TASK DIRECTIONS: Exact transcription, pictures omitted: reproduce the listing below.

EXCERPTED RECORDS:
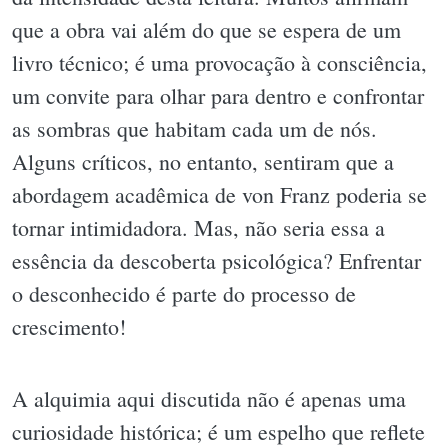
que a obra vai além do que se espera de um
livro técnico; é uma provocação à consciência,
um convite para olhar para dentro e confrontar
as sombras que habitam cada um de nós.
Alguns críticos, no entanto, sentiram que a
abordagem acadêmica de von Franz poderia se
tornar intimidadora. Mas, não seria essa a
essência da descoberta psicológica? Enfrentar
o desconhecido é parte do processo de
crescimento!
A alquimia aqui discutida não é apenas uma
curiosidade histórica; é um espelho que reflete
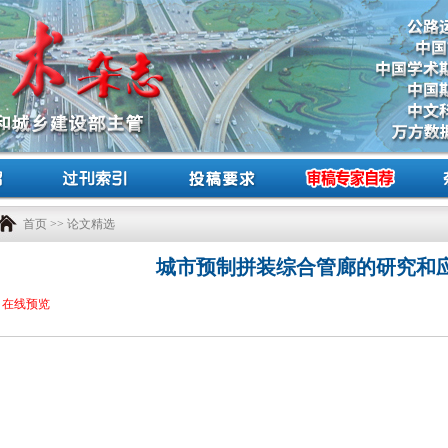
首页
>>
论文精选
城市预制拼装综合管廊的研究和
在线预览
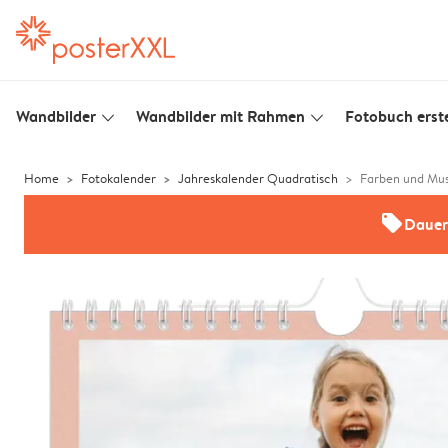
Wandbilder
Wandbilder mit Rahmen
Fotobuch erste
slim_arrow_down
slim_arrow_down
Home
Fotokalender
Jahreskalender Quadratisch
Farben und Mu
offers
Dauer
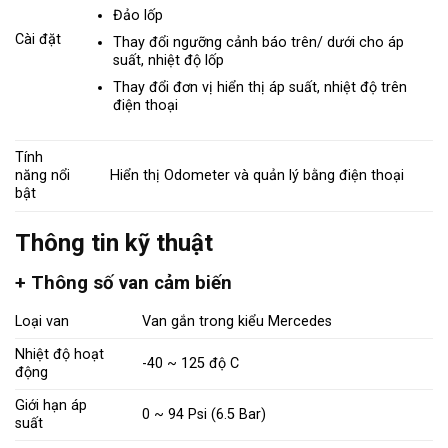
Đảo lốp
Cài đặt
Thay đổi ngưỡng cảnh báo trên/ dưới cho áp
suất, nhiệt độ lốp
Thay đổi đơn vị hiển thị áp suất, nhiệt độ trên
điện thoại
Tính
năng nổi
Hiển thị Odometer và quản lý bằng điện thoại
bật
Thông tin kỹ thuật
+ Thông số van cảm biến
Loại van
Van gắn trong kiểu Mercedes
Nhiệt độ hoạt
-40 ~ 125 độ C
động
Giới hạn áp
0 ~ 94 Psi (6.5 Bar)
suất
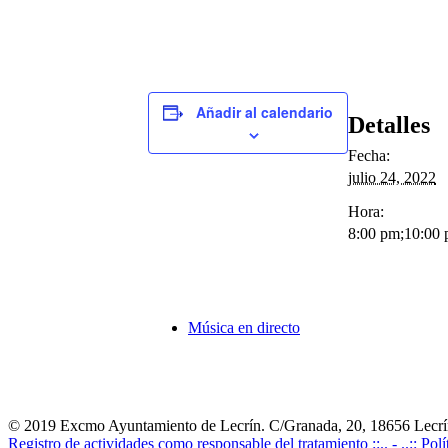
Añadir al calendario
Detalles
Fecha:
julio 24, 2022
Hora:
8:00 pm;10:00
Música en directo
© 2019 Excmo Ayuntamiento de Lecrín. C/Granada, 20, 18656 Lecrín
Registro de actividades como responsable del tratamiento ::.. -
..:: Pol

ANSWER SECTION:
que a obra vai além do que se espera de um
livro técnico; é uma provocação à consciência,
um convite para olhar para dentro e confrontar
as sombras que habitam cada um de nós.
Alguns críticos, no entanto, sentiram que a
abordagem acadêmica de von Franz poderia se
tornar intimidadora. Mas, não seria essa a
essência da descoberta psicológica? Enfrentar
o desconhecido é parte do processo de
crescimento!
A alquimia aqui discutida não é apenas uma
curiosidade histórica; é um espelho que reflete
首页
>>
论文精选
城市预制拼装综合管廊的研究和
在线预览
Wandbilder
Wandbilder mit Rahmen
Fotobuch erste
slim_arrow_down
slim_arrow_down
Home
Fotokalender
Jahreskalender Quadratisch
Farben und Mu
offers
Dauer
Đảo lốp
Cài đặt
Thay đổi ngưỡng cảnh báo trên/ dưới cho áp
suất, nhiệt độ lốp
Thay đổi đơn vị hiển thị áp suất, nhiệt độ trên
điện thoại
Tính
năng nổi
Hiển thị Odometer và quản lý bằng điện thoại
bật
Thông tin kỹ thuật
+ Thông số van cảm biến
Loại van
Van gắn trong kiểu Mercedes
Nhiệt độ hoạt
-40 ~ 125 độ C
động
Giới hạn áp
0 ~ 94 Psi (6.5 Bar)
suất
Añadir al calendario
Detalles
Fecha:
julio 24, 2022
Hora:
8:00 pm;10:00
Música en directo
© 2019 Excmo Ayuntamiento de Lecrín. C/Granada, 20, 18656 Lecrín
Registro de actividades como responsable del tratamiento ::.. -
..:: Pol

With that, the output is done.